Humans use episodic memory in natural language processing all the time, even at a young age. If you tell a young child, “the cup is mine,” and then ask them, “pick up my cup,” they know to associate the cup on the table with you, and to pick it up when you reference it. But that requires a complex association that’s difficult for robots. “‘Mine’ is an abstract relationship,” says Rohan Paul, a postdoc at MIT who was a lead author on a paper about ComText. “You can’t build a detector of it. There’s not a physical manifestation.”
But ComText can also perform this type of action, where a “fact” like “the cup is mine” is stored in what Paul called its “knowledge drawer.” Then, when you later ask it to “pick up my cup,” the robot can reference that database to correctly identify which cup is yours.

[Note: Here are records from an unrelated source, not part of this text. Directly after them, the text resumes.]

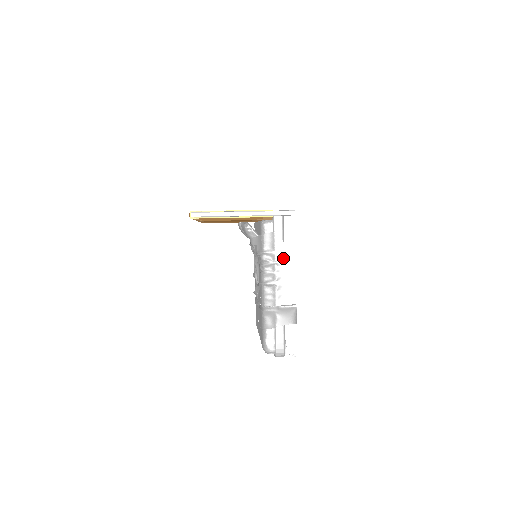
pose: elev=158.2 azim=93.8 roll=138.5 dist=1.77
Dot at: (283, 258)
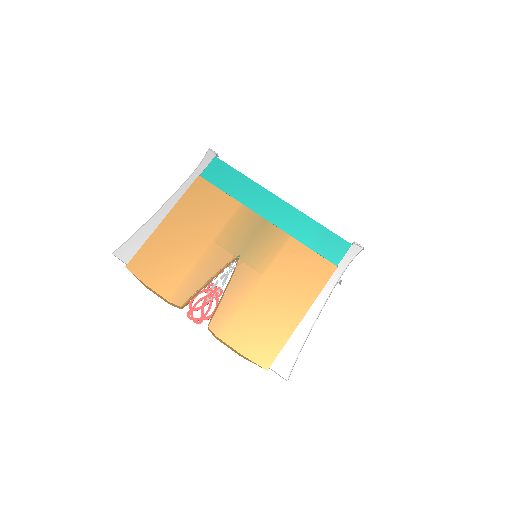
Dot at: occluded
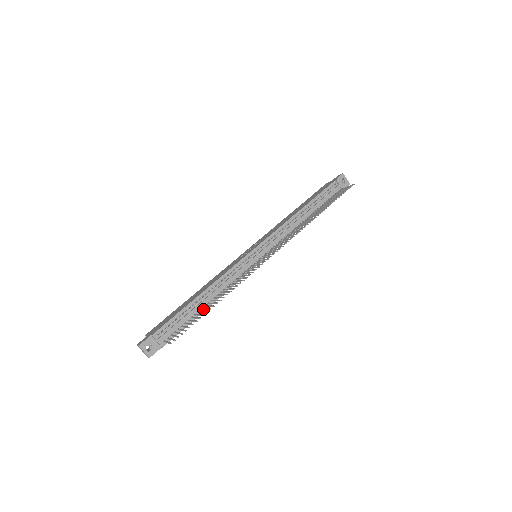
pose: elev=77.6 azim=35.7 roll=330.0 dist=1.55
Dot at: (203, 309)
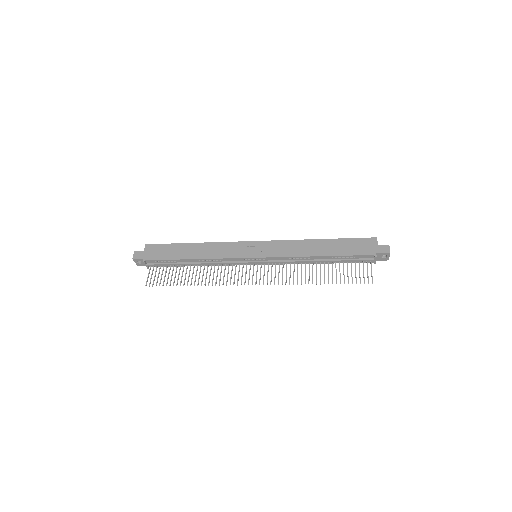
Dot at: (186, 269)
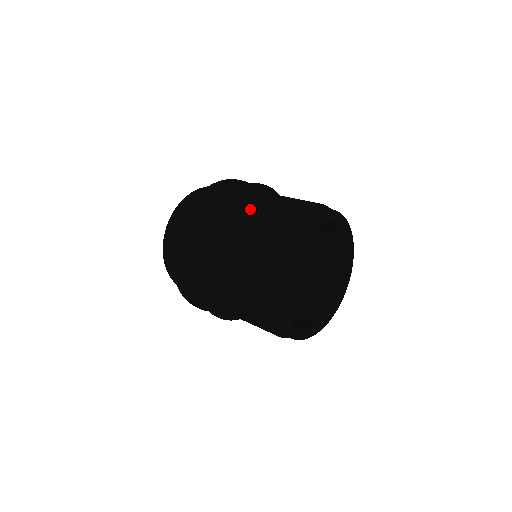
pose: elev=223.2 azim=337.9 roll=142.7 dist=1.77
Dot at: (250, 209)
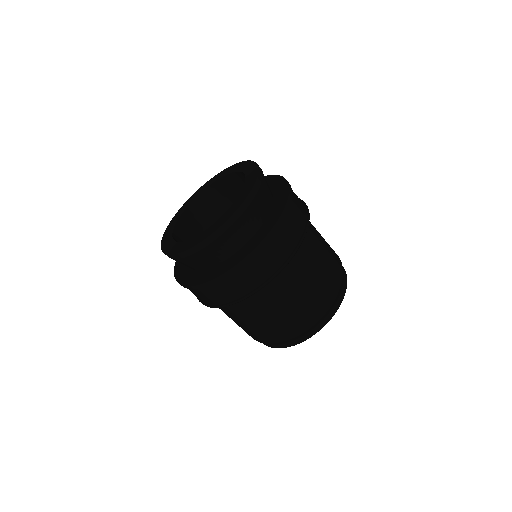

ComText is a step forward in human-robot interaction and could enable people to communicate naturally with robots using references to previous occurrences and abstract concepts like ownership. If there were a robot enabled with ComText in your grandmother’s home, for instance, it would be able to understand when she asks it to pick up the package she knocked to the floor or bring her favorite sweater.
“These two contributions come together to allow the robot to significantly expand the kinds of commands we can ask the robot to perform in the physical world,” Paul says. When testing with Baxter and ComText, the robot executed the command accurately 90% of the time.
This is important because humans and robots are interacting more and more–in factories, in the home, and increasingly on the road. In fact, the research was partially funded by Toyota. Contextual memory would be essential for communication with an autonomous vehicle, enabling you to say things like, “pick me up from the same place you left me yesterday,” “pick up my wife at 5:00 p.m. from her office,” and “turn left where you saw that pedestrian walk.” All of these instances require reasoning about interactions in the physical world based on contextual information.
Next up for ComText are higher-level inferences–and more complex tasks than picking up and putting down objects, which is all Baxter is designed to do. Paul says he hopes to add a speech component to the program so that the robot and human could have a conversation, asking each other questions to collaborate better. He also wants to add more knowledge to the robot’s memory to enable more complex tasks and deduction. For instance, if you tell the robot that there’s an aluminum block on the table and that it’s a conductor, the goal would be for the robot to be able to bring it to you if you later say, “bring me a conductor.” Combining more knowledge with contextual memory would help the program make better inferences about what a command actually means.
This is all in the name of humans and robots communicating more effectively. Maybe they won’t take our jobs–we’ll just work together.